The operation was started with the usual craniotomy for the pterional approach using a small skin incision, and the sylvian fissure was sufficiently dissected in order to obtain an adequate operative field. The tuberculum sellae, planum sphenoidale and anterior clinoid process were then drilled using a microsurgical drill which led to unroofing of the optic canal and opening of the bony wall of the sphenoid sinus. The internal carotid artery was then dissected in the proximal direction until the aneurysmal neck came in sight, retracting the optic nerve of the aneurysmal side laterally in a gentle manner, and the lateral wall of the sphenoid sinus was removed piece by piece as deemed necessary. For this process, the mucous membrane of the sphenoid sinus was detached from the bony wall and pushed downward with great attention not to injure it. When the neck of the aneurysm was secured, a clip was applied. After the clipping, the opened sphenoid sinus was filled with the fascia of the temporal muscle and fibrin glue.
In both cases, we could clip the aneurysm directly through the contralateral pterional approach because the aneurysm was small and projected medially. In our two cases, we believe, it would have been impossible to clip the aneurysm through the ipsilateral pterional approach. This is because the ipsilateral optic nerve and the distal internal carotid artery would have obstructed the vision of the aneurysm.

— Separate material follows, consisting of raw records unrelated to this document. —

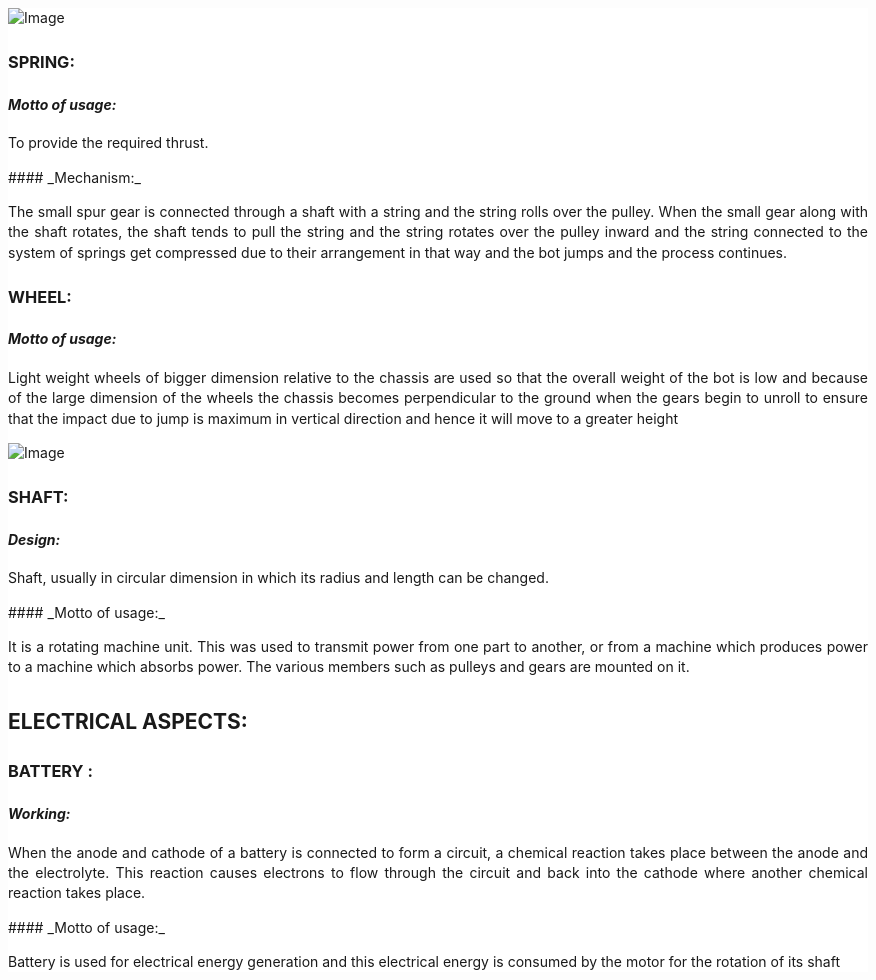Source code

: ![Image](https://github.com/pabbathisowmya/HopBot/blob/master/Images/Spring.jpg)
 
### SPRING:
#### _Motto of usage:_
<p align="justify">   
 To provide the required thrust.
</p>
#### _Mechanism:_
<p align="justify"> 
 The small spur gear is connected through a shaft with a string and the string rolls over the pulley. When the small gear along with the shaft rotates, the shaft tends to pull the string and the string rotates over the pulley inward and the string connected to the system of springs get compressed due to their arrangement in that way and the bot jumps and the process continues.
</p>

### WHEEL:
#### _Motto of usage:_
<p align="justify"> 
 Light weight wheels of bigger dimension relative to the chassis are used so that the overall weight of the bot is low and because of the large dimension of the wheels the chassis becomes perpendicular to the ground when the gears begin to unroll to ensure that the impact due to jump is maximum in vertical direction and hence it will move to a greater height
 </p>

![Image](https://github.com/pabbathisowmya/HopBot/blob/master/Images/Wheel.jpg)

### SHAFT:
#### _Design:_
<p align="justify"> 
 Shaft, usually in circular dimension in which its radius and length can be changed.
</p>
#### _Motto of usage:_
<p align="justify"> 
 It is a rotating machine unit. This was used to transmit power from one part to another, or from a machine which produces power to a machine which absorbs power. The various members such as pulleys and gears are mounted on it.
</p>

## ELECTRICAL ASPECTS:

### BATTERY :
#### _Working:_
<p align="justify"> 
 When the anode and cathode of a battery is connected to form a circuit, a chemical reaction takes place between the anode and the electrolyte. This reaction causes electrons to flow through the circuit and back into the cathode where another chemical reaction takes place. 
</p>
#### _Motto of usage:_ 
<p align="justify"> 
 Battery is used for electrical energy generation and this electrical energy is consumed by the motor for the rotation of its shaft
</p>
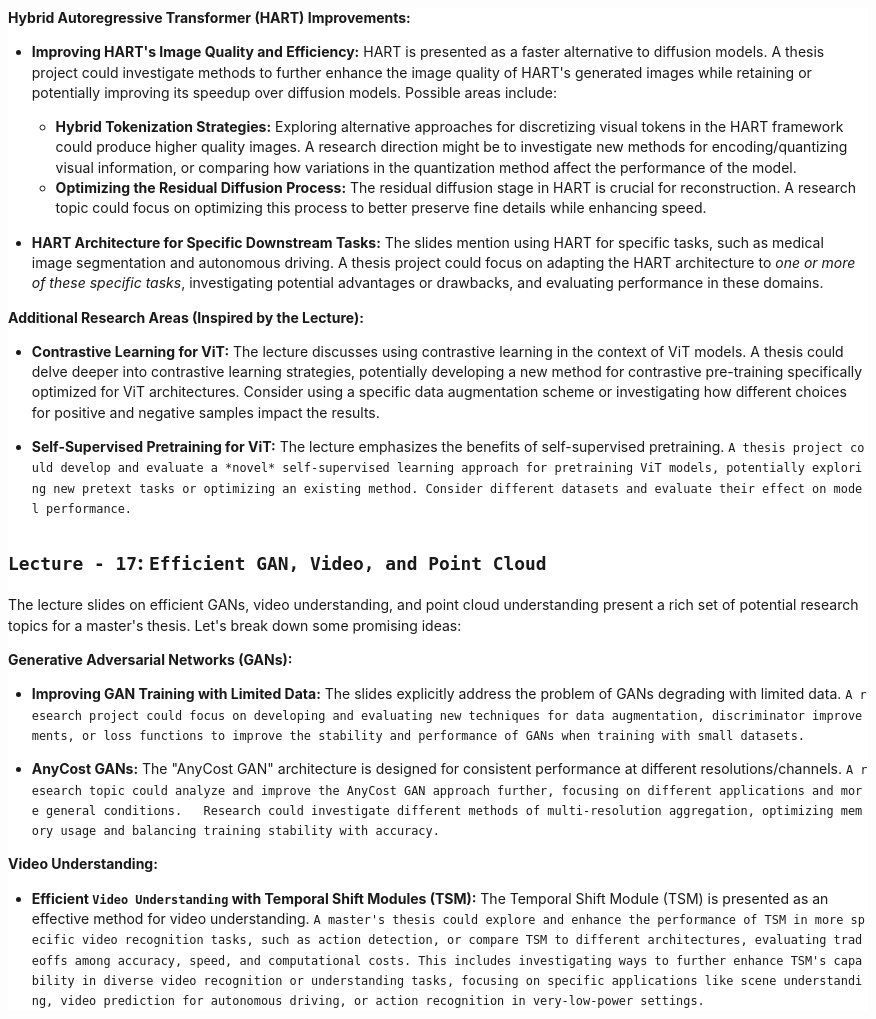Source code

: 
**Hybrid Autoregressive Transformer (HART) Improvements:**

* **Improving HART's Image Quality and Efficiency:**  HART is presented as a faster alternative to diffusion models.  A thesis project could investigate methods to further enhance the image quality of HART's generated images while retaining or potentially improving its speedup over diffusion models.  Possible areas include:
    * **Hybrid Tokenization Strategies:**  Exploring alternative approaches for discretizing visual tokens in the HART framework could produce higher quality images. A research direction might be to investigate new methods for encoding/quantizing visual information, or comparing how variations in the quantization method affect the performance of the model.
    * **Optimizing the Residual Diffusion Process:** The residual diffusion stage in HART is crucial for reconstruction. A research topic could focus on optimizing this process to better preserve fine details while enhancing speed.

* **HART Architecture for Specific Downstream Tasks:** The slides mention using HART for specific tasks, such as medical image segmentation and autonomous driving. A thesis project could focus on adapting the HART architecture to *one or more of these specific tasks*, investigating potential advantages or drawbacks, and evaluating performance in these domains.


**Additional Research Areas (Inspired by the Lecture):**

* **Contrastive Learning for ViT:** The lecture discusses using contrastive learning in the context of ViT models.  A thesis could delve deeper into contrastive learning strategies, potentially developing a new method for contrastive pre-training specifically optimized for ViT architectures.  Consider using a specific data augmentation scheme or investigating how different choices for positive and negative samples impact the results.

* **Self-Supervised Pretraining for ViT:** The lecture emphasizes the benefits of self-supervised pretraining.  `A thesis project could develop and evaluate a *novel* self-supervised learning approach for pretraining ViT models, potentially exploring new pretext tasks or optimizing an existing method. Consider different datasets and evaluate their effect on model performance.`


## `Lecture - 17`: `Efficient GAN, Video, and Point Cloud`

The lecture slides on efficient GANs, video understanding, and point cloud understanding present a rich set of potential research topics for a master's thesis.  Let's break down some promising ideas:


**Generative Adversarial Networks (GANs):**

* **Improving GAN Training with Limited Data:** The slides explicitly address the problem of GANs degrading with limited data. `A research project could focus on developing and evaluating new techniques for data augmentation, discriminator improvements, or loss functions to improve the stability and performance of GANs when training with small datasets.`

* **AnyCost GANs:** The "AnyCost GAN" architecture is designed for consistent performance at different resolutions/channels. `A research topic could analyze and improve the AnyCost GAN approach further, focusing on different applications and more general conditions.   Research could investigate different methods of multi-resolution aggregation, optimizing memory usage and balancing training stability with accuracy.`


**Video Understanding:**

* **Efficient `Video Understanding` with Temporal Shift Modules (TSM):** The Temporal Shift Module (TSM) is presented as an effective method for video understanding. `A master's thesis could explore and enhance the performance of TSM in more specific video recognition tasks, such as action detection, or compare TSM to different architectures, evaluating tradeoffs among accuracy, speed, and computational costs. This includes investigating ways to further enhance TSM's capability in diverse video recognition or understanding tasks, focusing on specific applications like scene understanding, video prediction for autonomous driving, or action recognition in very-low-power settings.`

Generally, in the face of a cavernous internal carotid aneurysm, the possibility of direct neck clipping through the contralateral pterional approach should be considered. For the evaluation of this possibility, preoperative examinations such as angiography, angiotomography, CT cisternography and cavernous sinography are necessary to obtain precise anatomical knowledge concerning the aneurysm and surrounding structures.